5. dramatic events or quality: exciting, tense, and gripping events and actions, or an exciting, tense, and gripping quality, either in a work of art or in a real-life situation

an evening full of drama [Early 16th century. Via late Latin < Greek, "play, deed" < dran "do"] Copied from MSN Encarta

            After looking across the definition of this word, try to compare it to the context in which you have heard it applied. I have seen many a person make a grandiose display of a small problem. Whenever you find someone who has this trait, you often feel you are at the grand opening of a play. Jeff Foxworthy might call this “Making a mountain out of a mole hill”. Presenting a situation in such a manner that it could be made into a mini series or a “soap box opera” could be called drama. A young teenage girl that elaborates over the problem of deciding to wear the pumps instead of the sandals could be called a “teenage drama queen”.

            Yet whenever you use the word drama to escape the unpleasant side of being a friend or partner realize what you are doing. Do not use a word or a phrase to mask your selfishness or shortcomings. In this book, you will find another reference to drama. It is extremely important to differentiate between the true meaning and the grossly misused implication. As in the case of the couple mentioned before, it was used so the man did not have to contribute the same courtesies extended to him by his mate. He used the threat of “Leaving the problems (hence her drama) and living on a deserted island” as a threat of alienation if he become too stressed. The dreaded word “Drama was used to describe the heartache life’s problems had inflicted upon his companion. This would keep him from having to deal with give and take of a true functional relationship.
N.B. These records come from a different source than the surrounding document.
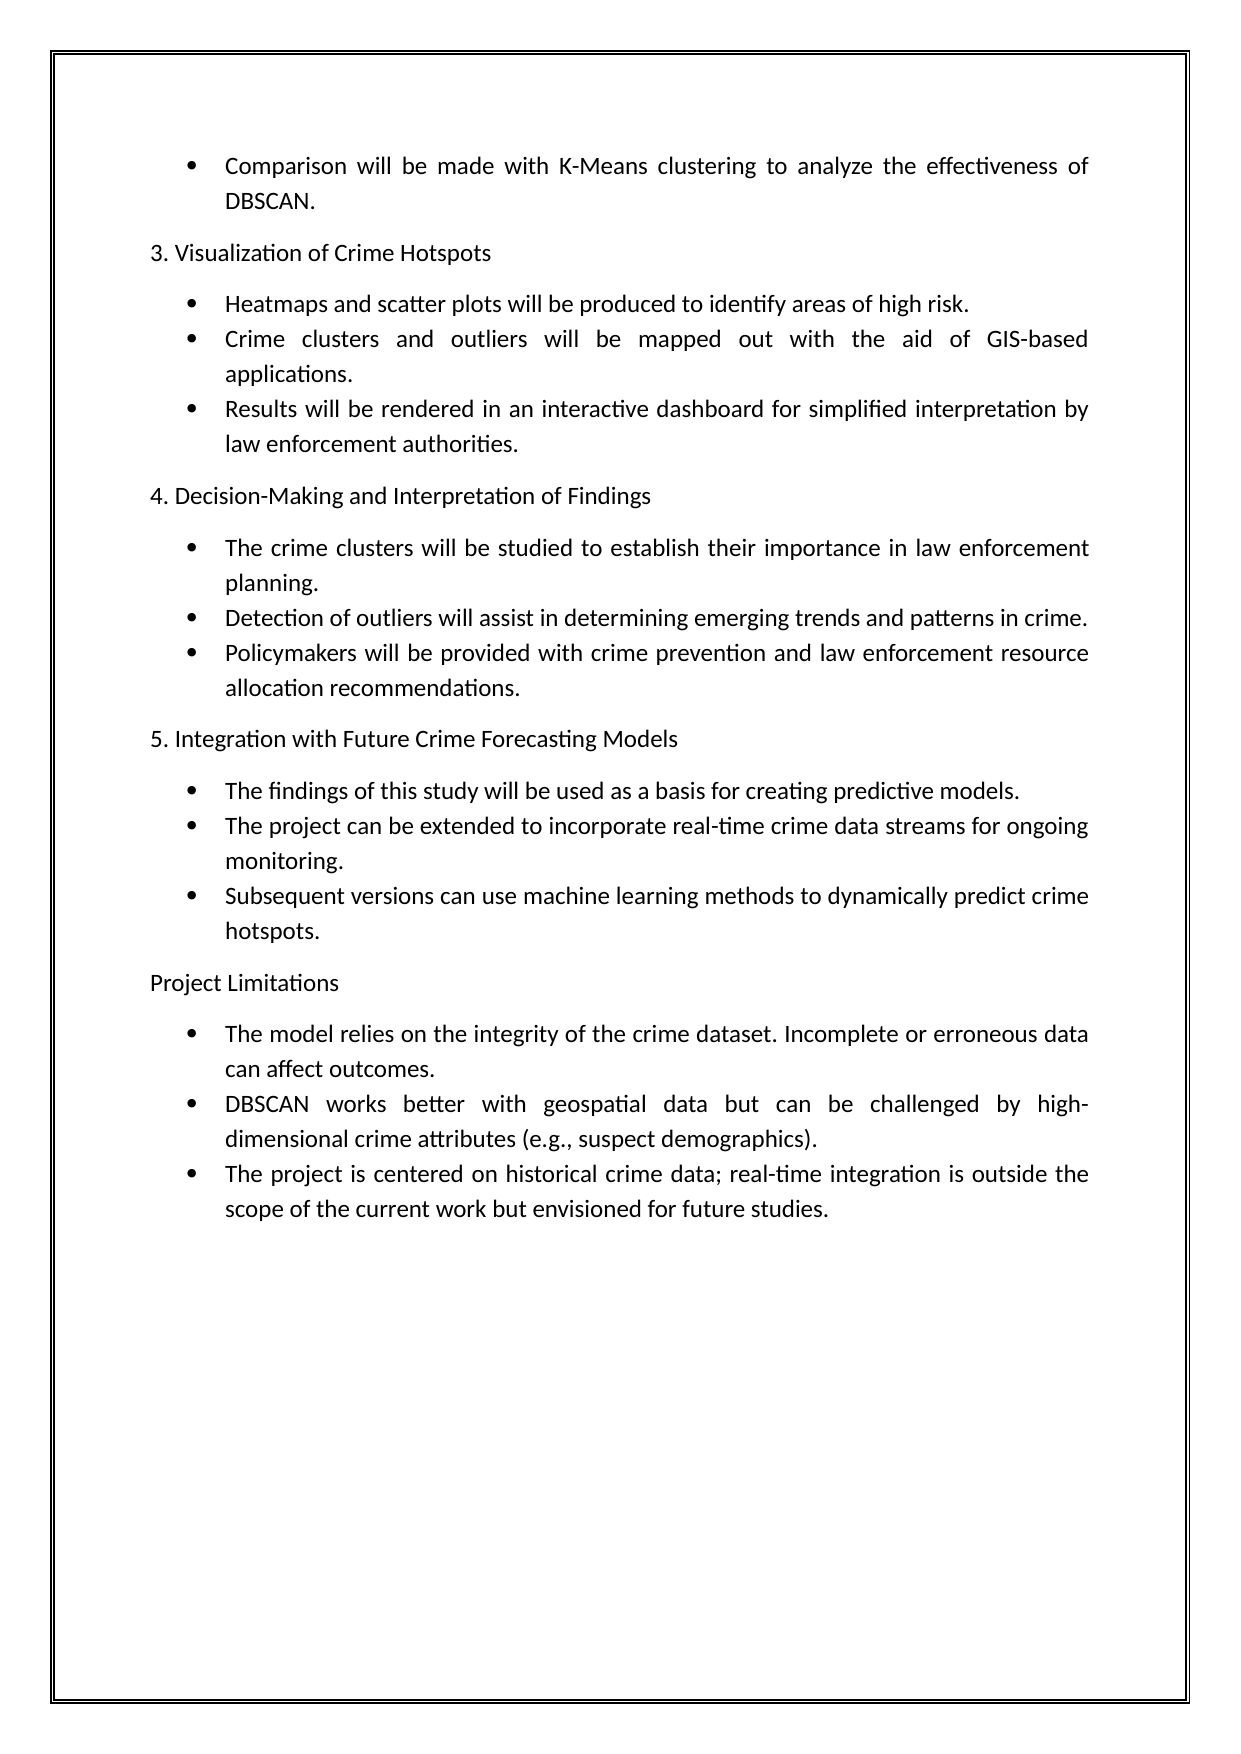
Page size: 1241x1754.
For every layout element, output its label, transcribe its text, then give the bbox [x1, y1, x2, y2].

text 3. Visualization of Crime Hotspots [150, 237, 1090, 267]
text 4. Decision-Making and Interpretation of Findings [150, 480, 1090, 511]
list DBSCAN works better with geospatial data but can be challenged by high-dimensional crime attributes (e.g., suspect demographics). [187, 1088, 1090, 1154]
text 5. Integration with Future Crime Forecasting Models [150, 723, 1090, 754]
list Policymakers will be provided with crime prevention and law enforcement resource allocation recommendations. [187, 637, 1090, 702]
list Subsequent versions can use machine learning methods to dynamically predict crime hotspots. [187, 880, 1090, 946]
list The findings of this study will be used as a basis for creating predictive models. [187, 775, 1090, 806]
list Detection of outliers will assist in determining emerging trends and patterns in crime. [187, 602, 1090, 632]
list The project is centered on historical crime data; real-time integration is outside the scope of the current work but envisioned for future studies. [187, 1158, 1090, 1224]
list The crime clusters will be studied to establish their importance in law enforcement planning. [187, 532, 1090, 597]
list Crime clusters and outliers will be mapped out with the aid of GIS-based applications. [187, 323, 1090, 389]
list The model relies on the integrity of the crime dataset. Incomplete or erroneous data can affect outcomes. [187, 1018, 1090, 1084]
list Comparison will be made with K-Means clustering to analyze the effectiveness of DBSCAN. [187, 150, 1090, 216]
list The project can be extended to incorporate real-time crime data streams for ongoing monitoring. [187, 810, 1090, 876]
list Heatmaps and scatter plots will be produced to identify areas of high risk. [187, 288, 1090, 319]
text Project Limitations [150, 967, 1090, 997]
list Results will be rendered in an interactive dashboard for simplified interpretation by law enforcement authorities. [187, 393, 1090, 459]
            Avoid at all cost the pitfalls of becoming selfish in any relationship. Life has its ups and downs, its good and bad, its problems and its blessings. At some points in everyone’s life they will have more problems than usual. It is then a true friend will be there to listen and console not shirk and degrade. As I have stated many times – be a friend so you can have a friend. Do not take without giving or degrade and belittle someone’s problems. Instead add to the world and give what someday you may need to receive.

            Rip away the illusions and face who you are. It is not all about you – it is about loving and giving to others and it will return to you.

                        How beautiful it would be to see man wrestle with his illusions and vanquish them."